Production, still pegged to be the second biggest ever, was lowered from last month’s estimate, which signaled a record large crop. The cut stemmed from yields in big growing states like Iowa that ended up less robust than anticipated, according to the US Department of Agriculture’s (USDA) November supply-and-demand report, or WASDE.
“Everything was exactly the opposite of what the trade was expecting,” said Jack Scoville, vice president of Price Futures Group Inc. in Chicago.
Soybean futures broke a four-day losing streak in Chicago to rise the most in almost three weeks to $12.12 a bushel.

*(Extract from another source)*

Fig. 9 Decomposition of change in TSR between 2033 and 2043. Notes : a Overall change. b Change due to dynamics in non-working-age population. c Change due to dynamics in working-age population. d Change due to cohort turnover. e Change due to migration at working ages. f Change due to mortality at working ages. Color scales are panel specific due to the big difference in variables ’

America’s soybean export outlook was trimmed as well amid sluggish sales to China. The slow pace has farmers nervous as they plan for next year’s crop. Surging fertilizer prices could lead to a bumper soy harvest next year as producers may shift away from more chemically reliant corn.

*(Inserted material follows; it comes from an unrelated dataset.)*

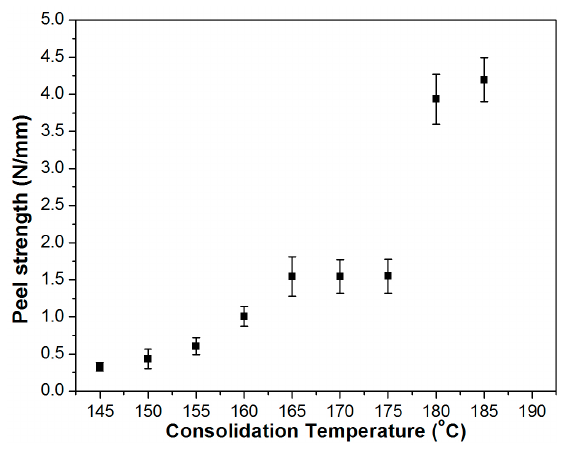
Figure 4. Peel strength of the UD SRCs prepared at different consolidation temperatures.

In the nearer term, plantings in No. 1 grower Brazil are ahead of schedule. The South American nation should crowd out US exporters early next year as beans become ready to ship. That means the USDA may need to further reduce its US export forecast.
“Those still might be too high,” Don Roose, president of US Commodities, said in an interview.
In general, soybean crops have been resilient, weathering everything from drought to floods in the US, the second biggest global producer.
Weather woes have helped drive crop prices to near-decade highs this year. That’s contributed to increasing food inflation. Soy supplies are a key factor in whether costs will continue to climb as the beans are used as feed for animals raised for meat.
A United Nations index tracking staples from grains to vegetable oils climbed 3 percent to a fresh decade high in October, threatening even higher grocery bills for households that have already been strained by the pandemic.
In other crops, the outlook for US corn production was raised amid increased use in making ethanol as fuel demand surges. The corn harvest is still on track to be the second biggest on record, according to the latest USDA estimate. Corn ended the trading day in Chicago up, snapping five sessions of losses.
For wheat, the USDA ratcheted up its global trade figure to 203.2 million tons, an all-time high.
Wheat futures in the US and Europe all rose on Tuesday.
Wheat soared last week, with futures in Paris hitting a record and those in the US jumping to the highest levels in a decade or more. Weather woes in key growing areas have led to a shortage of grains, driving up prices of wheat used in baked goods and livestock feed.
Global wheat exports will reach an all-time high as Russia, the European Union, India and Ukraine are all shipping out more than expected.
That’s according to the USDA’s monthly crop report out Tuesday, which showed that exports will reach 203.2 million metric tons.
The battle for what country holds the wheat-export crown remains a close race: The USDA upped its estimate for Russia by 1 million tons due to a bigger harvest, but the EU is still poised to take the lead for now.
The US is falling in the wheat export ranks, though: It’s sales will be surpassed not only by the EU and Russia, but also Ukraine and Australia. That’s largely due to high domestic prices for varieties like spring wheat, the USDA says.